KIKI (2016): Review by Lindsy

To everyone and anyone who has ever felt like an unsafe outsider, know that you are not alone. Know that underneath the hustle and raucous of New York City is the throbbing heartbeat of the Kiki scene singing “you’re safe, you’re safe, you’re safe” to any and all young adults who will listen. With help of director Sarah Jordenö, the Kiki community has its story told on the silver screen. Written by Sarah Jordenö and Twiggy Pucci Garçon, KIKI is the cultural documentary New York City has craved. With beautiful cinematography, heartbreaking stories, and hope, the community wants to remind all of New York’s children that you are welcome and you are safe and to never be ashamed of who you are. (LMB: 5/5)

Review by FF2 Associate Lindsy M. Bissonnette

The Kiki community is a sublet of the Harlem Drag Circuit, where members of the community come together and compete under different categories like runway, vogue, femme for a chance to win cash prizes. But not only is the Kiki scene a way for communities to connect, it is a necessary outlet for teens in New York City, and anywhere else the subculture pops up.

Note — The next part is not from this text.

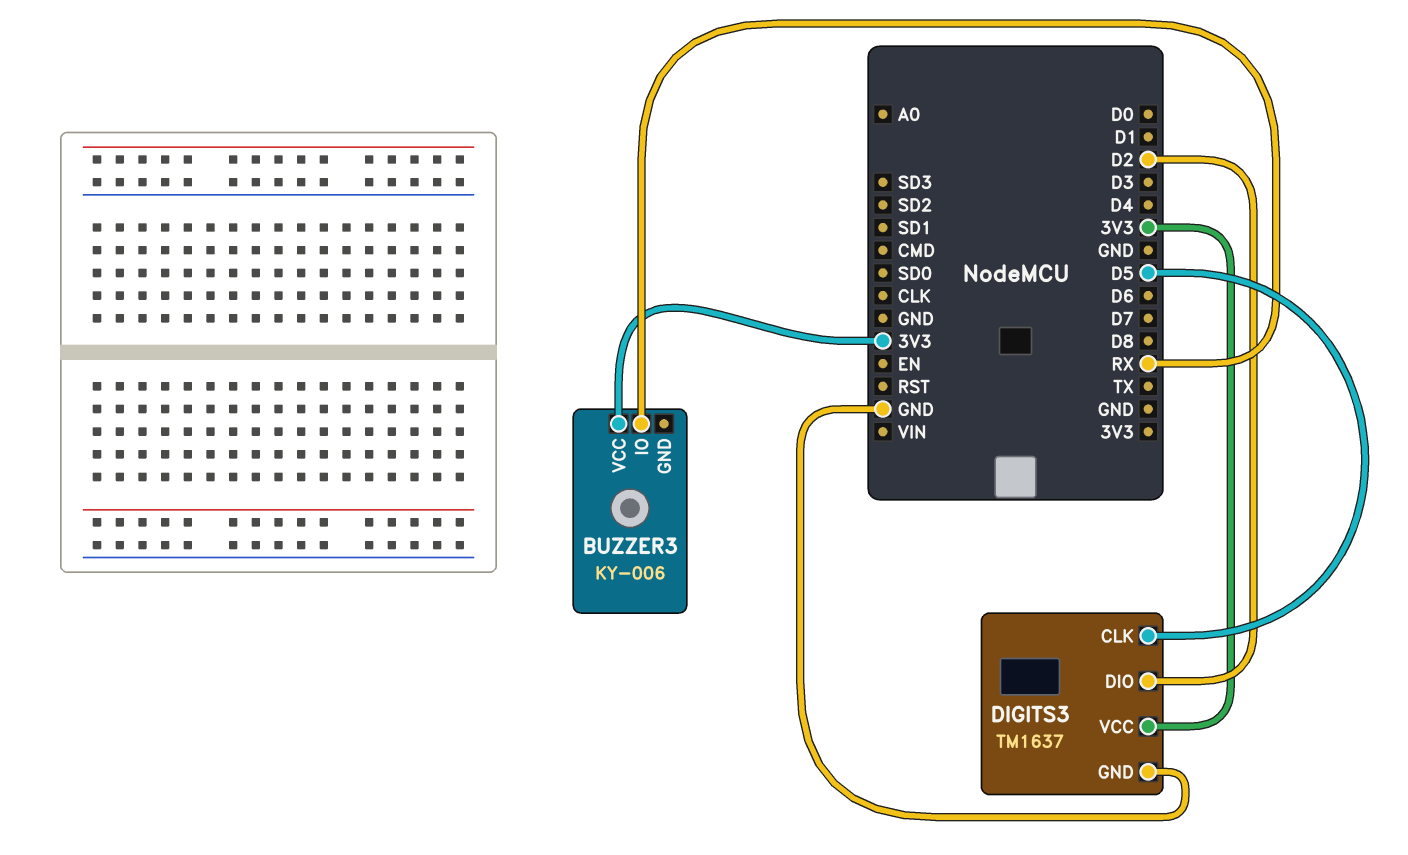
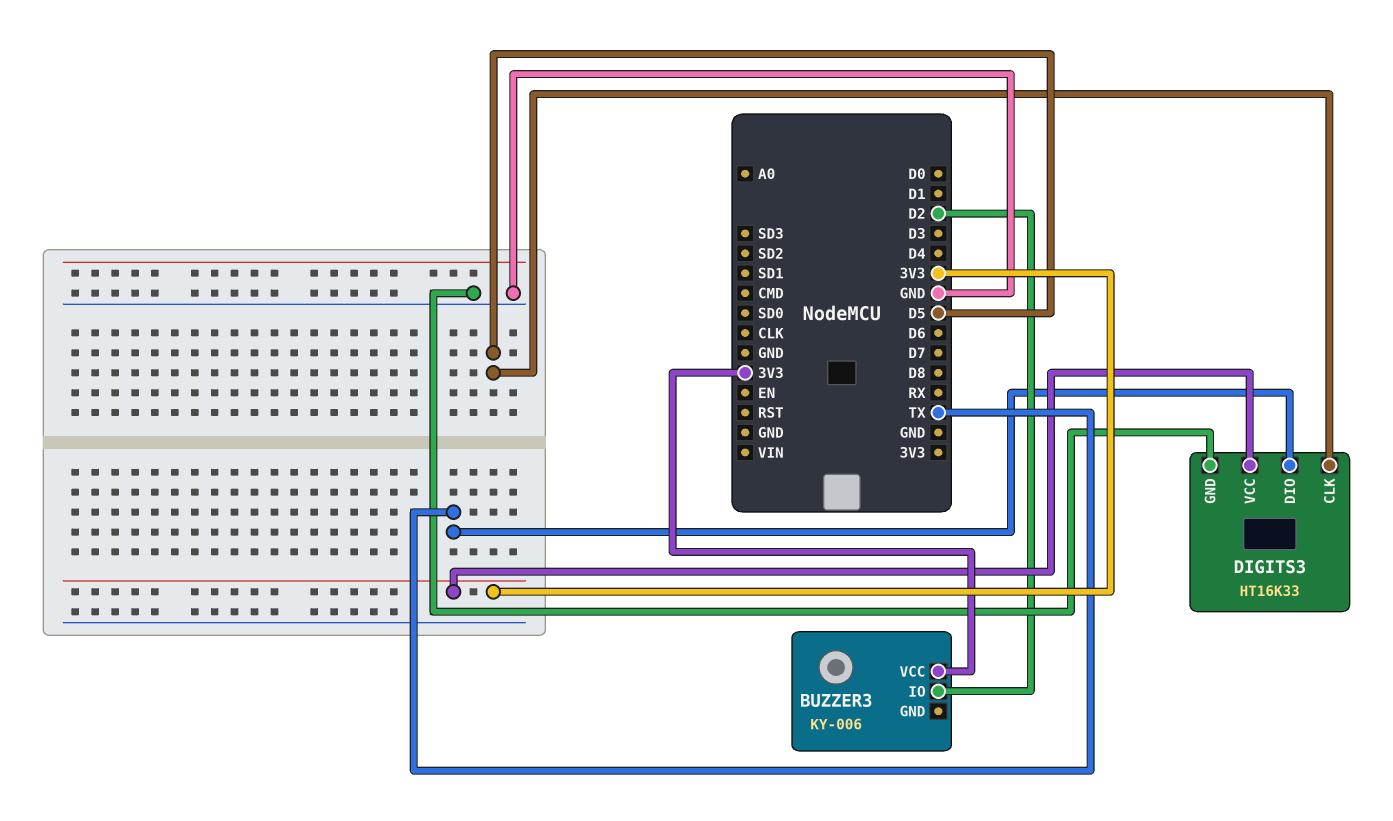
BUZZER3 pin IO: RX -> D2
DIGITS3: TM1637 -> HT16K33
DIGITS3 pin DIO: D2 -> TX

The community is made up of several symbolic houses and within each house is a mother and father, or captain. These captains act as guardians, both emotionally and sometimes financially, to the other members of the house. They create a safe haven for the ethnically diverse LGBTQ who are fighting HIV/AIDS, have been kicked out of their homes, or just need a safe place to express themselves. The captains preach self-confidence, healthy communication, and self-love while the competitions provide a chance for friendly rivalry, promote awareness for local causes, and encourage teamwork within each house.

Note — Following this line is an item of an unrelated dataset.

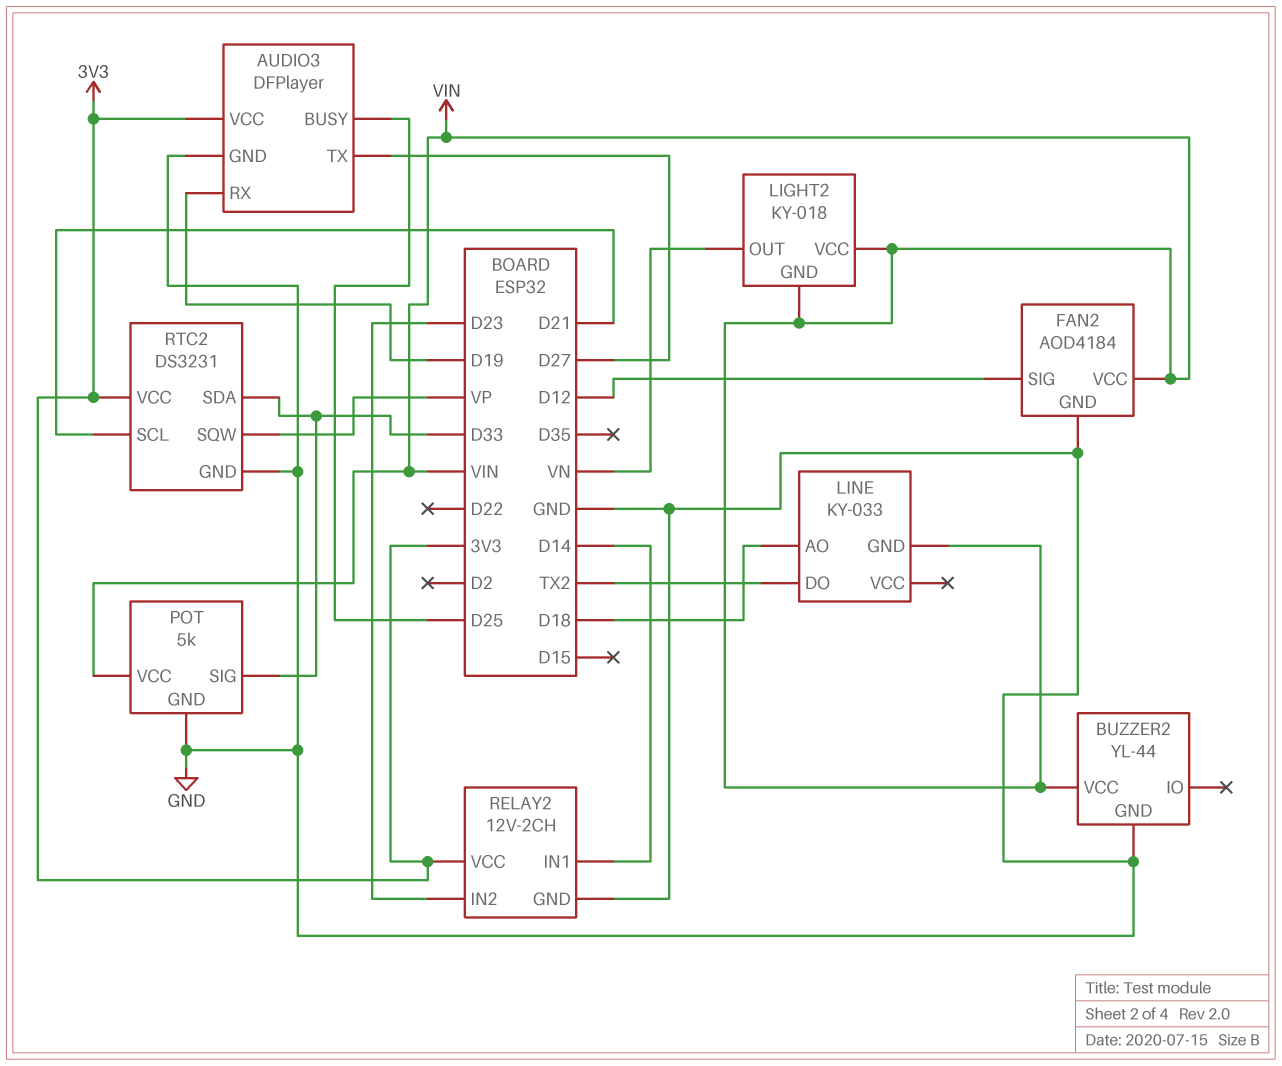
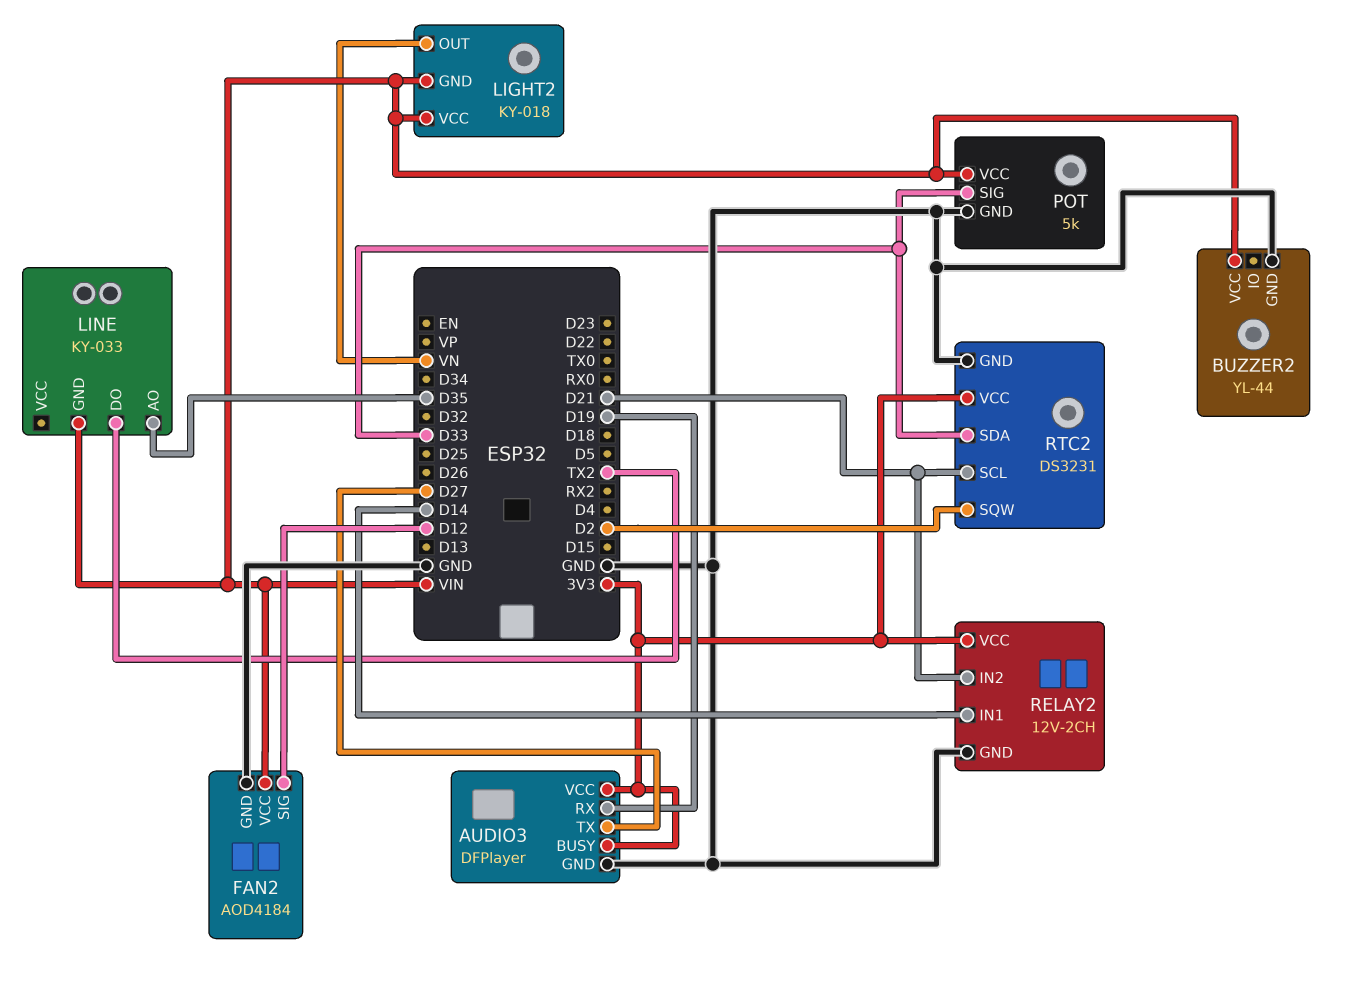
AUDIO3 pin BUSY: D25 -> 3V3
LINE pin AO: D18 -> D35
RELAY2 pin IN2: D23 -> D21
RTC2 pin SQW: VP -> D2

Director Sarah Jordenö masterfully creates a unique and honest lens, through which she delicately portrays each character, as she interviews various members of houses, and sometimes their parents. Between heart-wrenching stories of children kicked out of houses, living with diseases, and learning to accept who they are regardless of age, gender, and race, KIKI will both break your heart and make it sing. In a world determined to hold power over those who stand out, KIKI reminds us that fitting in means giving up a sacred part of yourself, and instead of giving into fear, embrace your differences and have confidence that we all find our tribe.

© Lindsy M. Bissonnette FF2 Media (2/24/17)

Top Photo: A sneak peek into one of the Kiki shows.

Middle Photo: A Kiki event.

Bottom Photo: Two members of the community dancing on the pier.

Photo Credits: Sundance Selects

Q: Does KIKI pass the Bechdel-Wallace Test?


Absolutely Kiki passes the Bechdel-Wallace test. Through the expression of self-love, the people in Kiki show the spectrum of sexuality and prove its fluidity. The documentary also follows several men who are now beautiful women, and the struggles they faced during transition.